Zymbit security modules will protect SDcard contents from physical and digital exploits.
Access to SDcard data, applications and keys is granted only when two conditions are true:
- The physical integrity of the system is tamper-free – no breach of perimeter, power events, shock events.
- The measured-system-fingerprint authenticates correctly. If any of the measured system components (host computer, SDcard, zymbit) have changed, then the system will not grant access.
Physical system integrity using tamper sensors and response.
Physical security is often overlooked for unattended edge devices and equipment. Yet everyone recognizes that a computer server should be secured in locked room, and a personal computer should not be left unattended.
Zymbit security modules support multiple tamper sensors which can be configured to autonomously monitor external events, and to which different tamper-response policies can be assigned.
Tamper sensors (model dependent)
- Two perimeter circuits
- Power supply monitor
- Temperature monitor
- Shock accelerometer
- Ignore event
- Notify host
- Destroy key material
Root file system encryption
Additional layers of protection provide increasing resistance to attacker. Encrypting a root file system is widely used method for securing digital assets in physical media. Most personal computers offer disk encryption, and its the norm in enterprise grade servers and storage.

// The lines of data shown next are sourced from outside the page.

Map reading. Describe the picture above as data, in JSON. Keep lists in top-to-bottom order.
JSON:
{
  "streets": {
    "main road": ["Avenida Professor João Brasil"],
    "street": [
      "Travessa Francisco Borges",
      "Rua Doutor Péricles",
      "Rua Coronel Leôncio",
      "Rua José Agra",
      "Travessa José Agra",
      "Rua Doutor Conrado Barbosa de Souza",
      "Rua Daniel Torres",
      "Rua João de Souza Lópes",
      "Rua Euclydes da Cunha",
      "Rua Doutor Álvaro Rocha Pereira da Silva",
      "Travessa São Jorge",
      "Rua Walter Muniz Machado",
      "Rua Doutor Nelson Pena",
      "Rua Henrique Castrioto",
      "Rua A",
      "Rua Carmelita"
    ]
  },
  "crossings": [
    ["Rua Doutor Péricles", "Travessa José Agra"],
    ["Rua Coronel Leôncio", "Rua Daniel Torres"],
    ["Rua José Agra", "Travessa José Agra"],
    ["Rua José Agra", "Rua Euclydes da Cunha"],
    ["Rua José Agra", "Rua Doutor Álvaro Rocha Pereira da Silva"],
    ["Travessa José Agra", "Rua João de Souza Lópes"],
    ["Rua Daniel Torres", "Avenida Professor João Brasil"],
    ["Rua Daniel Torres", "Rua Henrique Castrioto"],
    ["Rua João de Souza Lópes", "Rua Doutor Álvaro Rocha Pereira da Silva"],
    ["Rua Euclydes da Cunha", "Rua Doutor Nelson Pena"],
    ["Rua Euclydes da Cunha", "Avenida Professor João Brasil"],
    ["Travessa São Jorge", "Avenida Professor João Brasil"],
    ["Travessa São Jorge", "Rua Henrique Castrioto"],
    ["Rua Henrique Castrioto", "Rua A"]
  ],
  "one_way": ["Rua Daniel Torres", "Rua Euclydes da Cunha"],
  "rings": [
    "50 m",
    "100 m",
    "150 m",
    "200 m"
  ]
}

When implementing encryption its usually best to follow well established cryptographic standards and methods: they are generally well understood, tested and auditable, which makes them a measurable and reliable source of security.
Zymbit secure modules provide a seamless integration with the popular dm-crypt disk encryption sub-system found in Linux kernels. Specifically they manage one (or more, model dependent) of the User Keys used in the Linux User Key Setup (LUKS)
Encrypting credentials in data blobs
Most devices and equipment will connect with external resources such as cloud services, users and sensors. Authorizing controlled access to these resources is usually achieved with credentials such as keys, certificates and other forms or proxies for identity.
Storing these credentials in-the-clear (not encrypted) is clearly a bad idea, so its common good practices to wrap them up securely as an encrypted data blob (binary large object).
Zymbit security modules provide an ‘encrypt data blob’ feature that makes it easy to independently secure each credential and store on an insecure media or SD card.